▸ **BRANO SCELTO**:
━━━━━━━━━━━━━━━━

Solennità di Cristo Re
Omelia nel 20° anniversario del Dies Natalis di Padre Gianfranco Chiti, ofmcapp.
Cari fratelli e sorelle,
In questa ultima domenica dell’anno liturgico la figura di Cristo Re dell’Universo ricapitola il mistero di Cristo stesso che abbiamo celebrato nello scorrere di questo anno e ci proietta alla fine dei tempi, quando Gesù, il testimone fedele, il primogenito dei morti e il principe dei re della terra apparirà sulle nubi del cielo, come abbiamo ascoltato nella seconda lettura. Il libro dell’Apocalisse, alludendo alla profezia di Daniele, afferma che Gesù è il rivelatore del Padre degno di fede ed in quanto Risorto è il capostipite di un nuovo popolo destinato alla vita eterna. La nuova umanità che il Signore con la sua Pasqua di morte e risurrezione ha riconciliato con Dio. è il Regno di cui Gesù è il Re, come egli stesso afferma di essere rispondendo a Pilato, e come è scritto sulla croce: “Gesù Nazareno il Re dei Giudei”.
La regalità di Gesù, cari fratelli e sorelle, come sappiamo, e come rivela il Vangelo ascoltato poc’anzi, “non è di questo mondo”, e Lui non è un re “di quaggiù”, come quelli della terra. Anzi quando lo volevano fare re fuggì via. Lui è un Re venuto da Dio per testimoniare la verità e comunicarci l’amore paterno e tenero di Dio, facendosi servo di tutti nell’espressivo gesto della lavanda dei piedi. Per questo il Regno di Dio è un regno di verità, di amore, di pace di giustizia. Un Regno che è in costruzione nel cantiere della storia e di cui noi ne siamo gli operai. Lo saremo se apriremo il cuore allo Spirito Santo che ci conformerà a Gesù divenendo ogni giorno suoi innamorati discepoli. La scelta di fare di Gesù il centro della nostra vita richiede l’impegno di entrare dalla porta stretta per far morire in noi l’egoismo individualista aprendoci a Dio e ai fratelli. Questo cammino di conversione ci condurrà alla libertà dalle passioni, dai desideri vani, dall’arroganza che troppo stesso diventa violenza, come purtroppo vediamo in questo nostro tempo. Liberati dalla grazia di Cristo troviamo la pienezza della vita e della gioia.

━━━━━━━━━━━━━━━━

▸ **IL COMPITO**: Come si può riscrivere in forma di elenco puntato il paragrafo dell'omelia che comincia con «La regalità di Gesù», conservandone i fatti principali?

━━━━━━━━━━━━━━━━

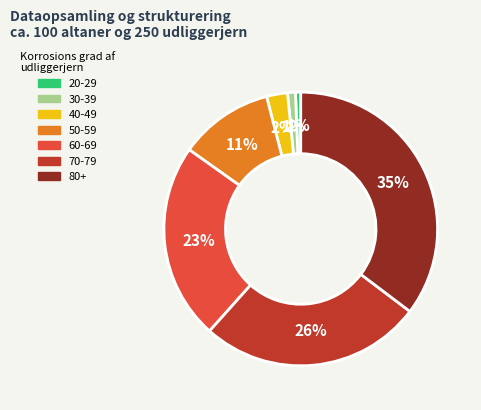

Is there any slice that represents more than half of the pie?

No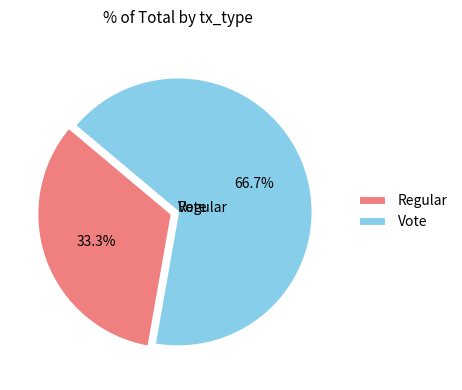

Is there a majority slice in this chart?

Yes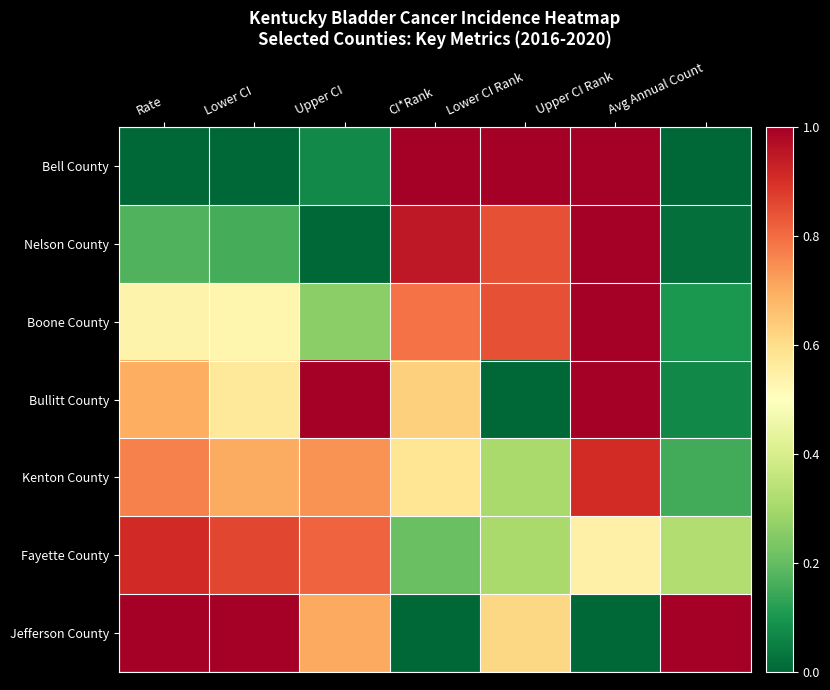

Reading right to left, extract all data points from this chart.

Bell County: Avg Annual Count=0.0	Upper CI Rank=1.0	Lower CI Rank=1.0	CI*Rank=1.0	Upper CI=0.1	Lower CI=0.0	Rate=0.0
Nelson County: Avg Annual Count=0.0	Upper CI Rank=1.0	Lower CI Rank=0.8	CI*Rank=0.9	Upper CI=0.0	Lower CI=0.2	Rate=0.2
Boone County: Avg Annual Count=0.1	Upper CI Rank=1.0	Lower CI Rank=0.8	CI*Rank=0.8	Upper CI=0.3	Lower CI=0.5	Rate=0.5
Bullitt County: Avg Annual Count=0.1	Upper CI Rank=1.0	Lower CI Rank=0.0	CI*Rank=0.6	Upper CI=1.0	Lower CI=0.6	Rate=0.7
Kenton County: Avg Annual Count=0.2	Upper CI Rank=0.9	Lower CI Rank=0.3	CI*Rank=0.6	Upper CI=0.7	Lower CI=0.7	Rate=0.8
Fayette County: Avg Annual Count=0.3	Upper CI Rank=0.5	Lower CI Rank=0.3	CI*Rank=0.2	Upper CI=0.8	Lower CI=0.9	Rate=0.9
Jefferson County: Avg Annual Count=1.0	Upper CI Rank=0.0	Lower CI Rank=0.6	CI*Rank=0.0	Upper CI=0.7	Lower CI=1.0	Rate=1.0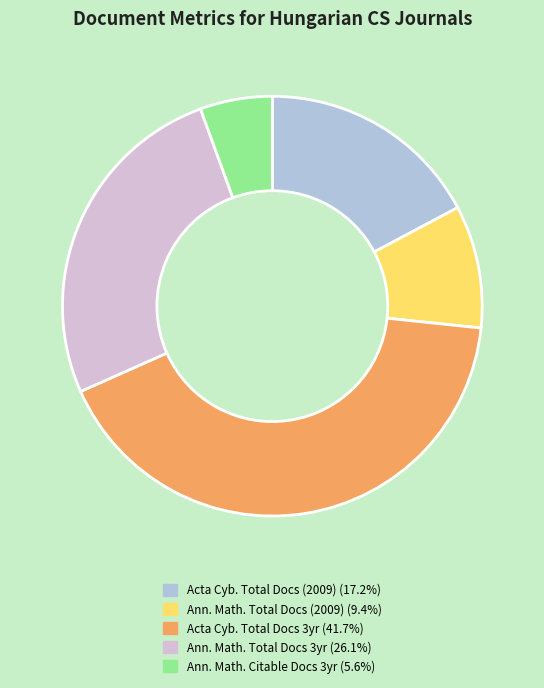

Approximately how many times larger is the value at Ann. Math. Total Docs (2009) (9.4%) compared to Acta Cyb. Total Docs (2009) (17.2%)?

0.5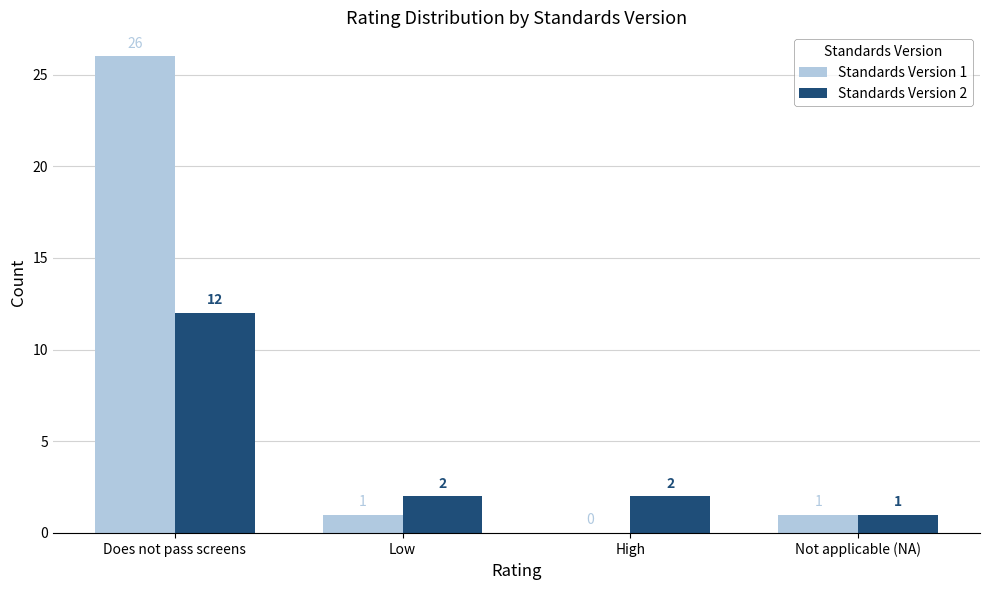

Between Low and Not applicable (NA), which series saw the biggest shift?

Standards Version 2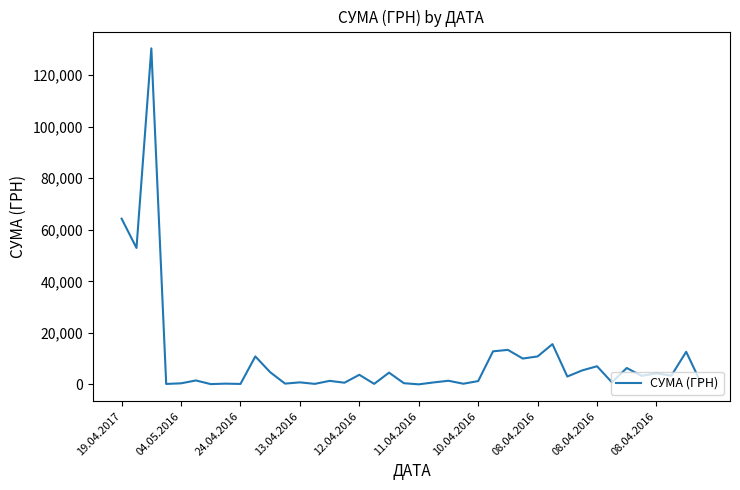

What is the difference between the maximum and minimum values?

130357.3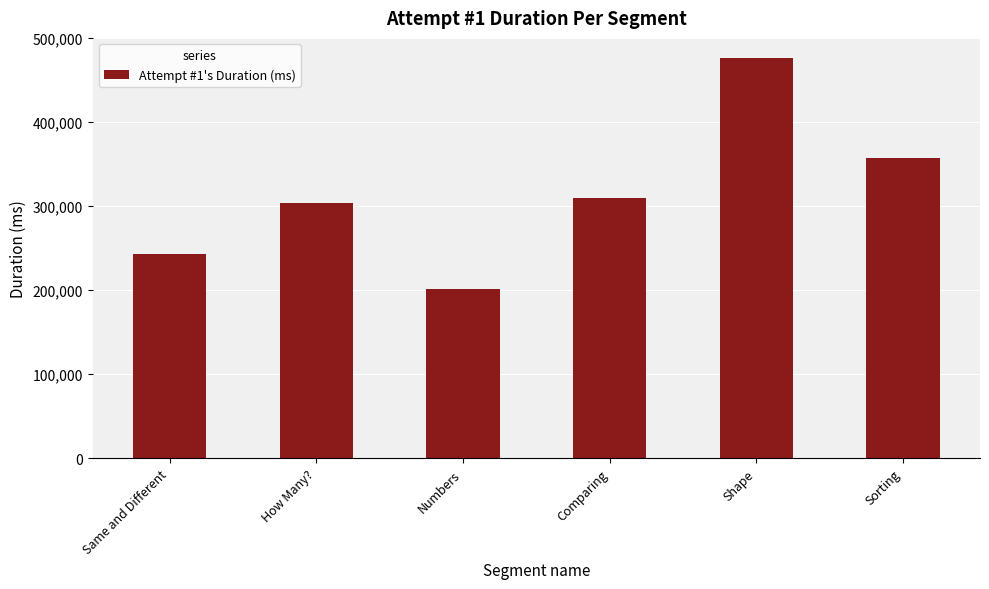

What is the ratio of the value at Shape to the value at Sorting?

1.3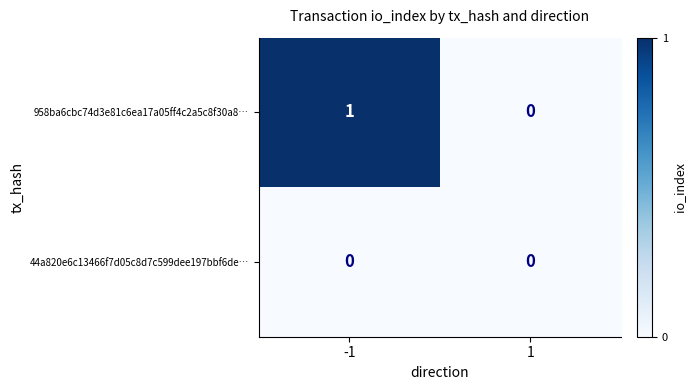

How many categories are shown in the chart?

2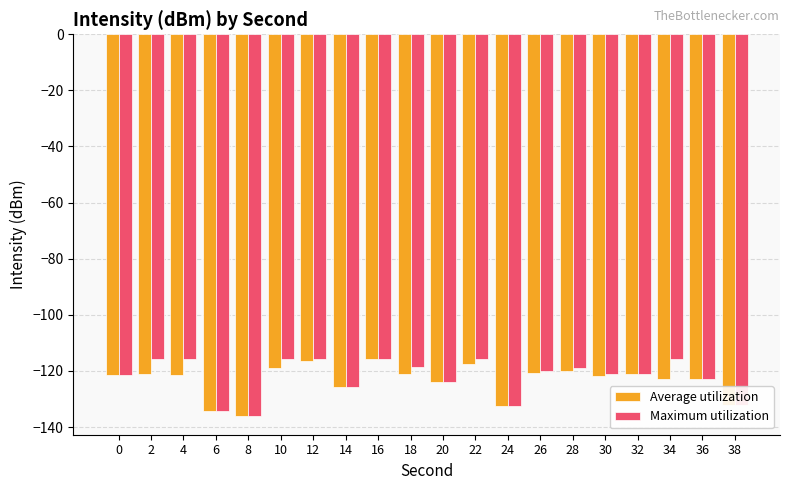

What is the value of the Average utilization bar at the 3rd from the left?

-121.4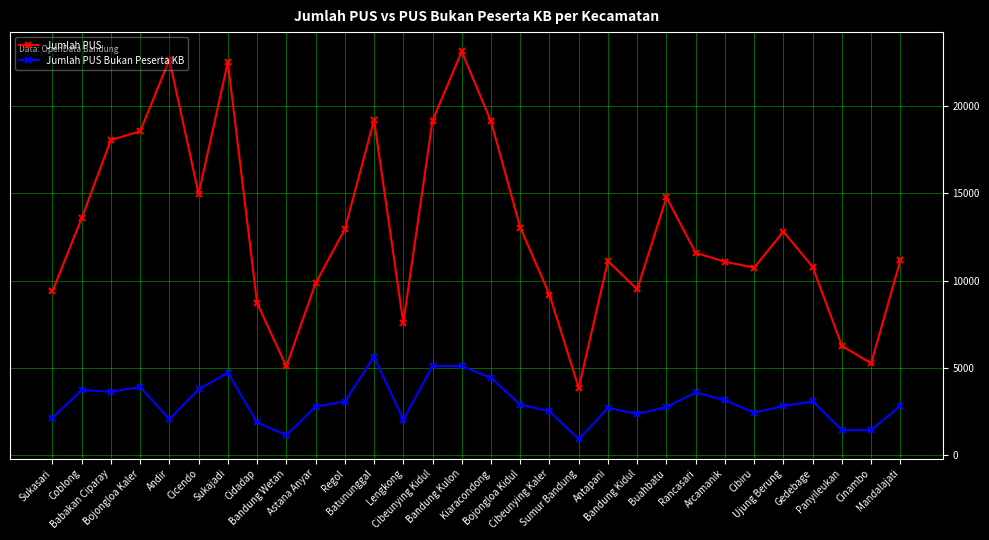

True or false: Jumlah PUS Bukan Peserta KB and Jumlah PUS cross at least once.

False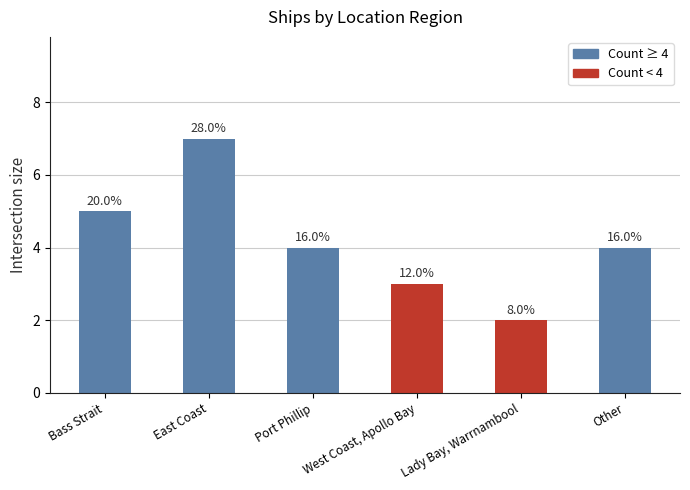

List the labels in order of value, smallest first.

Lady Bay, Warrnambool, West Coast, Apollo Bay, Port Phillip, Other, Bass Strait, East Coast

━━━━━━━━━━━━━━━━

▸ **RISPOSTA**:
- La regalità di Gesù non è di questo mondo: non è un re come quelli della terra, e quando volevano farlo re fuggì via.
- È un Re venuto da Dio per testimoniare la verità e comunicarci l'amore paterno e tenero di Dio, facendosi servo di tutti con la lavanda dei piedi.
- Per questo il Regno di Dio è un regno di verità, amore, pace e giustizia, in costruzione nel cantiere della storia, e noi ne siamo gli operai.
- Lo saremo se apriremo il cuore allo Spirito Santo, che ci conformerà a Gesù rendendoci ogni giorno suoi discepoli innamorati.
- Fare di Gesù il centro della vita richiede di entrare dalla porta stretta, facendo morire l'egoismo individualista e aprendosi a Dio e ai fratelli.
- Questo cammino di conversione conduce alla libertà dalle passioni, dai desideri vani e dall'arroganza.
- Liberati dalla grazia di Cristo, troviamo la pienezza della vita e della gioia.